Zelda had been in and out of mental hospitals before, but by the mid-1930s, she spent more time in than out. She endured electroshock therapy while attempting to write a second novel, one that would never see completion. Scott lived nearby, stationed within glamorous Grove Park Inn, but visited his wife infrequently. In 1940, he died of a heart attack at age 44. It had been years since he had visited Zelda in the hospital. Zelda followed suit in 1948. It wasn't her formerly wild lifestyle that got her in the end – it was a deadly fire at Highland Mental Hospital, where she was undergoing treatment. Locked in a room in preparation for an electroshock therapy session, she couldn't escape the flames.
Zelda died in relative obscurity. Her Jazz Age heyday must have seemed a lifetime past to late-1940s America, its whimsical spirit overtaken by the grim intensity of the Great Depression and World War II. But decades after her death, artists and biographers rediscovered Zelda's life.

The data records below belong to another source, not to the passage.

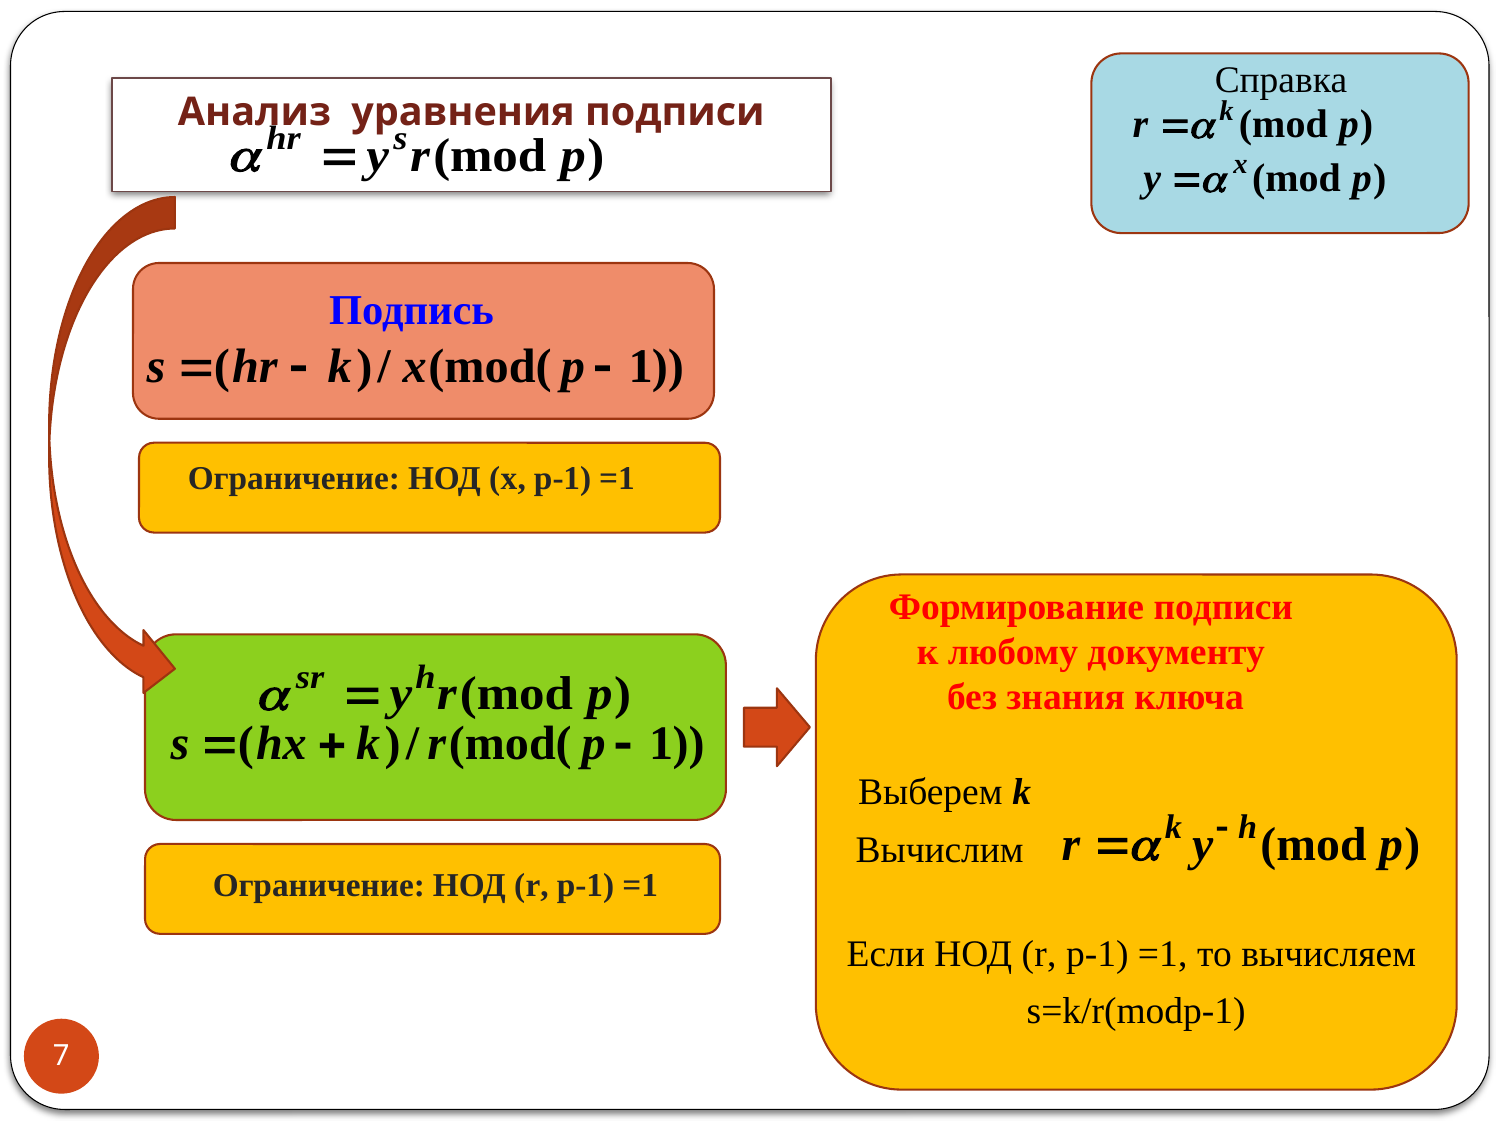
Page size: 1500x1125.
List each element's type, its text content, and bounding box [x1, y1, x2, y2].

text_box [144, 634, 685, 821]
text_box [114, 843, 685, 935]
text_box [138, 340, 691, 404]
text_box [224, 113, 611, 192]
text_box [131, 261, 716, 420]
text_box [90, 442, 733, 533]
text_box [48, 195, 176, 676]
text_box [1091, 47, 1469, 234]
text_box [691, 574, 1500, 1090]
text_box Анализ уравнения подписи [111, 77, 832, 192]
text_box Подпись [282, 274, 541, 338]
slide_number 7 [23, 1018, 99, 1094]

She was portrayed on film, and books were published about her. She even inspired the Eagles song "Witchy Woman." She became remembered as a tragic beauty, a Marilyn Monroe for the Jazz Age. Critics decided that her novel wasn't so bad after all, and feminists embraced her for her struggle against Scott's controlling tendencies.
Though Zelda's public persona had been an open book during her lifetime, it seems that the general public wrote its own sequel after her death.
Zelda Fitzgerald's story has evolved to reveal much more than the glitzy, fun parts – more, even, than the beautiful-but-doomed stereotype suggested by her struggle with mental illness. From the distance of decades, we can see beneath the sparkling surface to discover the whole person: the discouraged artist, the wife in the shadow of her husband's greatness, the sun-kissed party girl, the obsessive schizophrenic and the dancer-in-fountains.